***** Material shown *****
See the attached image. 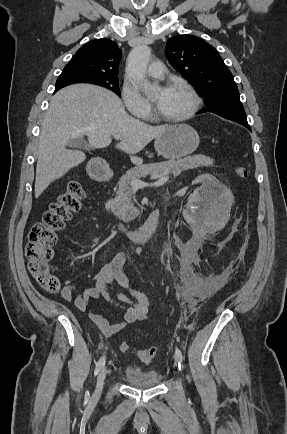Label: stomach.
Segmentation results:
<instances>
[{"label":"stomach","mask_w":287,"mask_h":434,"mask_svg":"<svg viewBox=\"0 0 287 434\" xmlns=\"http://www.w3.org/2000/svg\"><path fill=\"white\" fill-rule=\"evenodd\" d=\"M199 135L191 126L177 124L168 126L155 138V150L162 157L175 160L193 153L198 145Z\"/></svg>","instance_id":"stomach-1"}]
</instances>
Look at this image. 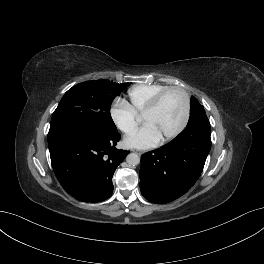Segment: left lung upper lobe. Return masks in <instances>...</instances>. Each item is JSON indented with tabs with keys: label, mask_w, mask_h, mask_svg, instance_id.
<instances>
[{
	"label": "left lung upper lobe",
	"mask_w": 264,
	"mask_h": 264,
	"mask_svg": "<svg viewBox=\"0 0 264 264\" xmlns=\"http://www.w3.org/2000/svg\"><path fill=\"white\" fill-rule=\"evenodd\" d=\"M202 120H205L204 123L210 125L203 106H201L198 100L194 96H192L190 118L187 125H191L193 123H199Z\"/></svg>",
	"instance_id": "1"
}]
</instances>
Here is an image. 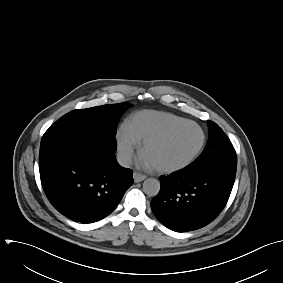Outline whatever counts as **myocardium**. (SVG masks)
Listing matches in <instances>:
<instances>
[{
    "label": "myocardium",
    "mask_w": 283,
    "mask_h": 283,
    "mask_svg": "<svg viewBox=\"0 0 283 283\" xmlns=\"http://www.w3.org/2000/svg\"><path fill=\"white\" fill-rule=\"evenodd\" d=\"M183 125H193L199 130V132L201 134V140H200L198 147L196 148L194 153L189 158H187L185 161H183V162H181L177 165L170 166V167H154L156 172H158L160 174H174V173L180 172V171L188 168L190 165H192L197 160V158L201 155V153H202V151H203V149L206 145V140H207L206 133H205L204 129L197 122L192 121V120H188V119L174 123V124L168 126L167 128L163 129L162 131L158 132L157 134L152 135V136L144 139L141 143V146H140L141 153L142 154L144 153L145 148L149 144L163 140L171 132H173L175 129H177L180 126H183Z\"/></svg>",
    "instance_id": "f54148a6"
}]
</instances>
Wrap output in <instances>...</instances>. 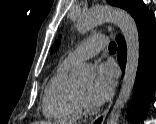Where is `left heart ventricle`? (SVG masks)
Listing matches in <instances>:
<instances>
[{
	"label": "left heart ventricle",
	"instance_id": "b2bd125f",
	"mask_svg": "<svg viewBox=\"0 0 156 124\" xmlns=\"http://www.w3.org/2000/svg\"><path fill=\"white\" fill-rule=\"evenodd\" d=\"M91 87H92V82L91 81H88V82H85L83 84H81L79 86V88L90 98V100L92 101L91 99ZM93 102V101H92Z\"/></svg>",
	"mask_w": 156,
	"mask_h": 124
}]
</instances>
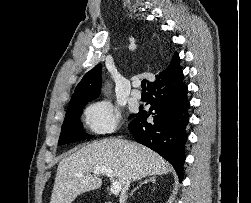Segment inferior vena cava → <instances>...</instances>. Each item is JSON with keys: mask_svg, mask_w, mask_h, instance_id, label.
I'll use <instances>...</instances> for the list:
<instances>
[{"mask_svg": "<svg viewBox=\"0 0 251 203\" xmlns=\"http://www.w3.org/2000/svg\"><path fill=\"white\" fill-rule=\"evenodd\" d=\"M129 186H130V181H127L120 196V203H125V201L127 200V197H128L127 191H128Z\"/></svg>", "mask_w": 251, "mask_h": 203, "instance_id": "602c4592", "label": "inferior vena cava"}]
</instances>
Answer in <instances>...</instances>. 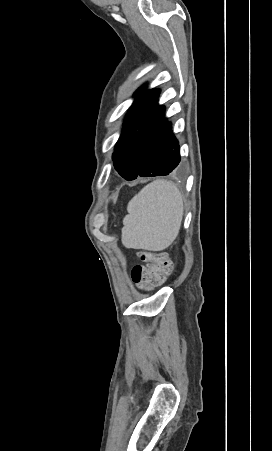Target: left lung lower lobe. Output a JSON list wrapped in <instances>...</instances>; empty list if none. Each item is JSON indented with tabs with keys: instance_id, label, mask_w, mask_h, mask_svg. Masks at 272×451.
Here are the masks:
<instances>
[{
	"instance_id": "0a47b994",
	"label": "left lung lower lobe",
	"mask_w": 272,
	"mask_h": 451,
	"mask_svg": "<svg viewBox=\"0 0 272 451\" xmlns=\"http://www.w3.org/2000/svg\"><path fill=\"white\" fill-rule=\"evenodd\" d=\"M179 143L171 130V123L163 116L152 140L142 166L133 178L165 176L171 173L180 163Z\"/></svg>"
}]
</instances>
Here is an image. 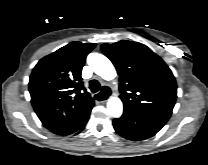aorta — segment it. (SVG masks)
Returning a JSON list of instances; mask_svg holds the SVG:
<instances>
[{"mask_svg":"<svg viewBox=\"0 0 208 165\" xmlns=\"http://www.w3.org/2000/svg\"><path fill=\"white\" fill-rule=\"evenodd\" d=\"M93 71L105 80H114L117 73L111 61L102 54L91 53L87 58ZM107 110L112 117H120L123 112V104L120 98L112 97L107 102Z\"/></svg>","mask_w":208,"mask_h":165,"instance_id":"aorta-1","label":"aorta"}]
</instances>
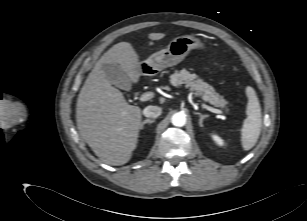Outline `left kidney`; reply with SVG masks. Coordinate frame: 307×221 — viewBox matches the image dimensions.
I'll list each match as a JSON object with an SVG mask.
<instances>
[{"mask_svg":"<svg viewBox=\"0 0 307 221\" xmlns=\"http://www.w3.org/2000/svg\"><path fill=\"white\" fill-rule=\"evenodd\" d=\"M212 139H213V141H214L217 145H219V146H223V145H224L223 140H222L218 135L213 134V135H212Z\"/></svg>","mask_w":307,"mask_h":221,"instance_id":"1","label":"left kidney"}]
</instances>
*****
The task ->
Reproduce the records verbatim from the line containing "the image dimensions." through the end of the records, both included. Omit the pictures from the output.

Full answer ->
Outline `left kidney`; reply with SVG masks. Coordinate frame: 307×221 — viewBox matches the image dimensions.
I'll list each match as a JSON object with an SVG mask.
<instances>
[{"mask_svg":"<svg viewBox=\"0 0 307 221\" xmlns=\"http://www.w3.org/2000/svg\"><path fill=\"white\" fill-rule=\"evenodd\" d=\"M212 139H213V141H214L217 145H219V146H223V145H224L223 140H222L218 135L213 134V135H212Z\"/></svg>","mask_w":307,"mask_h":221,"instance_id":"1","label":"left kidney"}]
</instances>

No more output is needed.